Today, she has a hard time putting any weight on her other foot, too, because of bone problems and an ulcer that won’t heal. So the 52-year-old woman is essentially wheelchair-bound. She doesn’t like to dwell on that, or the phantom and physical nerve pain she suffers daily. And while she lives with her mother in Baldwin Hills, she usually takes public buses to get to St. Brigid two or three times a week.

“I was always busy doing stuff for other people,” she says, after maneuvering the wheelchair between tables like an Olympic skier on a slalom course. “It’s just, this is more regular work. At first it was traumatic losing my leg. But then it was like, ‘Let me get to my conference duties.’

“And now it’s no big deal.”

But at least two people here in the auditorium on this Wednesday noon believe what Kim Williams does is, in fact, really special. “She takes the bus down to St. Vincent’s; she takes the bus everywhere,” says her mother, Maudelle Williams. “We call that her ‘Cadillac.’ No, she doesn’t wait for you.
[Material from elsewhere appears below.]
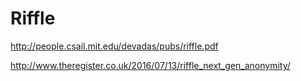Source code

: # Riffle

http://people.csail.mit.edu/devadas/pubs/riffle.pdf

http://www.theregister.co.uk/2016/07/13/riffle_next_gen_anonymity/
“I was so sad when she first lost her leg. Then her other foot gives her so much problem, ’cause she has a nurse come every day, she goes every week to the doctor. See, nothing stops her. She lost her son Nicolas to an epileptic seizure five years ago. But she bounced back. She’s got to keep going. She’s the caregiver from her heart. I’m very, very proud of her.”

Josephite Father Michael Okechukwu, pastor of St. Brigid, points out how it’s not easy running a food program like Kim has for eight years. It means week after week making sure food deliveries are on time and the food is hygienically prepared, volunteers are there ready to work and the homeless and elderly get served with genuine respect.

“I think she’s done an awesome job, and is doing an awesome job in keeping this going for so long,” says Father Okechukwu. “She’s someone who is committed, someone who definitely has a focus on what needs to be done and does everything for the people she serves.

“She doesn’t let her own problems slow her down. The fact that, you know, she’s in a wheelchair isn’t in any way — at least from what I see — a hindrance or a factor in what she does. And she does what she does because she has a heart that is loving and a heart that is giving.”

‘In and out’

At 11:45, the volunteer St. Vincent de Paul cooks, 83-year-old Mack and Leland, 76, along with their helper Danny, bring out long metal serving trays of chicken, rice, potato salad and corn and peas. Soon a buffet line of homeless and elderly, including some members of the parish, are having their plates piled with food by folks from the Wright Road. They eat fast, with most heading out the door in 30 minutes. Tim hands many another cup of punch before they return to the street. A few walk up to Kim in her wheelchair to offer their thank you's.  

Charles starts wiping down the serving tables with a wet cloth. Others break down tables, stacking chairs with the same intensity they put them up with. Garbage cans on wheels are emptied. The floor is swept, then mopped. Inside the kitchen, dishes are washed and stacked.

Members of the developmentally disabled crew now come by Kim to say goodbye and get a second hug. After, she slouches back in her wheelchair, surveying the empty room.

“They’ve got to clean up fast,” she explains. “Well, they have to be back and eat their lunch by 1:45, ’cause their day program ends at 2 o’clock. So we get them in and out.”